第6章 アドミッション
「・・・はい、本気です。
私は・・・私がHAYATOである以上は、一ノ瀬トキヤとして思いきり歌えません」
「・・・・・・確かに、お前のその迷っている姿にケジメをつけさせたいのも事実・・・だが、〝HAYATO〟の肩書きを捨てて〝一ノ瀬トキヤ〟としてやっていけると本気で思っているのか?」
「・・・正直な話として、昨日までその事もありずっと迷っていました。
誰も〝HAYATO〟ではなくなった自分を・・・〝一ノ瀬トキヤ〟として見てくれないのでは、と。・・・ですが、それでも・・・・・・私は、歌いたいです」
「・・・・・・むぅ・・・」
「・・・自由に歌う楽しさを、彼女が教えてくれたから。
ありのままの、私として歌えと伝えてくれたから」
『!
一ノ瀬くん・・・』
よかった、取り敢えず伝わってた・・・!
これ伝わってなかったら私もうなす術なしだったよ。
その一ノ瀬くんの言葉に、早乙女学園長はジ・・・とサングラスの奥に潜ませていた眼を私の方に向ける。
・・・こ、こえぇ・・・。
「・・・・・・心羽」
『、!
あ、はい・・・』
「・・・お前がトキヤにそれを気づかせてくれた事には、礼を言おう。
だが・・・・・・HAYATOがいきなり消えれば・・・HAYATOが、HAYATOを辞めると告げて一番にバッシングを受けるのは・・・トキヤだ。それも、承知の上か?」
『・・・それでも、何かに縛られてちゃ音楽は楽しめないですよ。
自由に歌えなくなったら、そんなの音楽じゃなくて・・・ただの音になっちゃいますし。
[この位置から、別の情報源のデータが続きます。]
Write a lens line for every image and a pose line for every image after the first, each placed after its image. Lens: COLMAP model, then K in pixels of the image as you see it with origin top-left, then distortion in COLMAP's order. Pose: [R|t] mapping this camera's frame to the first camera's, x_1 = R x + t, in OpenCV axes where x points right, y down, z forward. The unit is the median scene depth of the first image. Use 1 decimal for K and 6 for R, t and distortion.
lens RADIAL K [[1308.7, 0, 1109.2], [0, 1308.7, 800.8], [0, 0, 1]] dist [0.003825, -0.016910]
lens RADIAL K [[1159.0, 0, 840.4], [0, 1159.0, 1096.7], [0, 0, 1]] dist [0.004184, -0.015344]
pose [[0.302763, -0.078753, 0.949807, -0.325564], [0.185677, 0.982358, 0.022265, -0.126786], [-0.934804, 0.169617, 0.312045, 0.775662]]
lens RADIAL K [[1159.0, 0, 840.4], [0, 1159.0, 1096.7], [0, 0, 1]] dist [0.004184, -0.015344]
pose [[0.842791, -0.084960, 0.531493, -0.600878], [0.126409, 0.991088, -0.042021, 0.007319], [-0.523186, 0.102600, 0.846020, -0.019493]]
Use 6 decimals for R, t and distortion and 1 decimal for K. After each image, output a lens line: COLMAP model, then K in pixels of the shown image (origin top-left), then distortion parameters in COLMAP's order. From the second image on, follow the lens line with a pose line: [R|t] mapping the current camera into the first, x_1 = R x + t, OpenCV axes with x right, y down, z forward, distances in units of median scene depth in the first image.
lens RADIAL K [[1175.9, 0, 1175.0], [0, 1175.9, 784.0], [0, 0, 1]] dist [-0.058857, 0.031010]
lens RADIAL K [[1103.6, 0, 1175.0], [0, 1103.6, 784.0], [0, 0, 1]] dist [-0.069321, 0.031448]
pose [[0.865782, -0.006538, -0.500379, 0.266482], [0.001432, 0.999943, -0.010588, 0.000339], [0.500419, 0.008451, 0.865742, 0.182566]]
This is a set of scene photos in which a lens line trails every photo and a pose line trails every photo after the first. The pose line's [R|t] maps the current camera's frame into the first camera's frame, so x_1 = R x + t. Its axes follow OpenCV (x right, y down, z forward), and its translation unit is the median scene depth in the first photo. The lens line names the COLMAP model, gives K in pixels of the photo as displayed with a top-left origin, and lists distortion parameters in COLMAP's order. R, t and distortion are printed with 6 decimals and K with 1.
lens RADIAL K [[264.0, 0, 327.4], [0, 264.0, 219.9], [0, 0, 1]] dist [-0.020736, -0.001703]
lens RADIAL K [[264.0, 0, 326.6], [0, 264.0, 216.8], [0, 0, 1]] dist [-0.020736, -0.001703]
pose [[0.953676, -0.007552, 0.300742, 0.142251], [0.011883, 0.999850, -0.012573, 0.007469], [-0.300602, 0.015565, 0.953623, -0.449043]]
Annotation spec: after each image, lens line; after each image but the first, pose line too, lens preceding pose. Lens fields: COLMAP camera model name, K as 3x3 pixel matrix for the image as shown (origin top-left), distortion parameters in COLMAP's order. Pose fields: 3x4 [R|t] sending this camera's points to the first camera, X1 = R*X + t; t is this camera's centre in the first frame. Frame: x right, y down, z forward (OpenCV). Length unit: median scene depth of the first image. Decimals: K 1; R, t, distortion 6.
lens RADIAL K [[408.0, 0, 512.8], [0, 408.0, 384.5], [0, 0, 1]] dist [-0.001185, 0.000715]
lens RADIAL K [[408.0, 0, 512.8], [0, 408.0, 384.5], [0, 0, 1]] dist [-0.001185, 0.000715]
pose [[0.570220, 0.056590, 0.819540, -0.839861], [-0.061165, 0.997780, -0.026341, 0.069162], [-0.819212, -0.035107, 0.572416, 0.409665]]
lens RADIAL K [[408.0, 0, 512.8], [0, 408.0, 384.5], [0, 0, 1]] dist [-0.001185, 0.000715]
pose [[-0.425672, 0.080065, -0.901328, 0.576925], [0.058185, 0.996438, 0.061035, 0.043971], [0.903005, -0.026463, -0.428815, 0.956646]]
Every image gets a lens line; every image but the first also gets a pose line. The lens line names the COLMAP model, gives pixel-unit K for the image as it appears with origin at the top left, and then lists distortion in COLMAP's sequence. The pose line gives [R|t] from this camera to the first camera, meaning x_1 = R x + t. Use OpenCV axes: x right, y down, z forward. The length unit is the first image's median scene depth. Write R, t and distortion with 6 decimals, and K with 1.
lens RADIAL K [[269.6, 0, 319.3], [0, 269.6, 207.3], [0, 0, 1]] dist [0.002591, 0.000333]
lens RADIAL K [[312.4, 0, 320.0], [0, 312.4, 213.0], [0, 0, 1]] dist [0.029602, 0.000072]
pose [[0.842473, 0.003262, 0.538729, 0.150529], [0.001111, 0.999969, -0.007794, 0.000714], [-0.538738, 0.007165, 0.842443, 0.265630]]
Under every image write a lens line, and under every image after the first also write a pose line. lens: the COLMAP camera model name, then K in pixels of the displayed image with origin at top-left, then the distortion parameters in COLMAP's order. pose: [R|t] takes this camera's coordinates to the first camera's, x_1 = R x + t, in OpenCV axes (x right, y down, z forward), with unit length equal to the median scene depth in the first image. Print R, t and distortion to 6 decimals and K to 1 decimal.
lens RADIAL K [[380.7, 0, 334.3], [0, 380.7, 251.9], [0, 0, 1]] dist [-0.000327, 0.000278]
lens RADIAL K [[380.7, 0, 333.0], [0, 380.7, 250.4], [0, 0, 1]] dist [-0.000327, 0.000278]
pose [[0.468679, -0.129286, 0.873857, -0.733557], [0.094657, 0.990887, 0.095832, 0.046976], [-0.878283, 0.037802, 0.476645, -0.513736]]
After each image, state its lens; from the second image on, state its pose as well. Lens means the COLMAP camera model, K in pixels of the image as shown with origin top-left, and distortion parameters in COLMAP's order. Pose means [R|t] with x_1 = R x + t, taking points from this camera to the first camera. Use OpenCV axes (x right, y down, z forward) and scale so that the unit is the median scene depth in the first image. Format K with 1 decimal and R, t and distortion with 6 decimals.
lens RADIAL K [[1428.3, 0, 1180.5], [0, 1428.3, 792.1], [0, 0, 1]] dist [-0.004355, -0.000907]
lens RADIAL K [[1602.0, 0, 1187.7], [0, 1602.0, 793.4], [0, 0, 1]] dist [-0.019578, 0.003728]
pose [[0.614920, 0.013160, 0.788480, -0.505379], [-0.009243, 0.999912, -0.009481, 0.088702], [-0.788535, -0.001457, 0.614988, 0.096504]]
私は一ノ瀬くんを応援しますよ』
「・・・東椰さん・・・」
『それに私思うんですよ。
HAYATOの人気に火をつけたのも一ノ瀬くんなら、きっと演じてたHAYATO以上の人気になれるって』
「・・・ふむ・・・・・・。
お前達がそうと決めたのならば、仕方が無いな・・・」
『・・・・・・・・・とかなんとか言って、かの早乙女学園長の事だからなんか秘策があったりするんじゃないですか?
国家機密レベルの薬とか』
まあ、ある訳「・・・何故それを知っているのデスカー?」・・・あった・・・だと?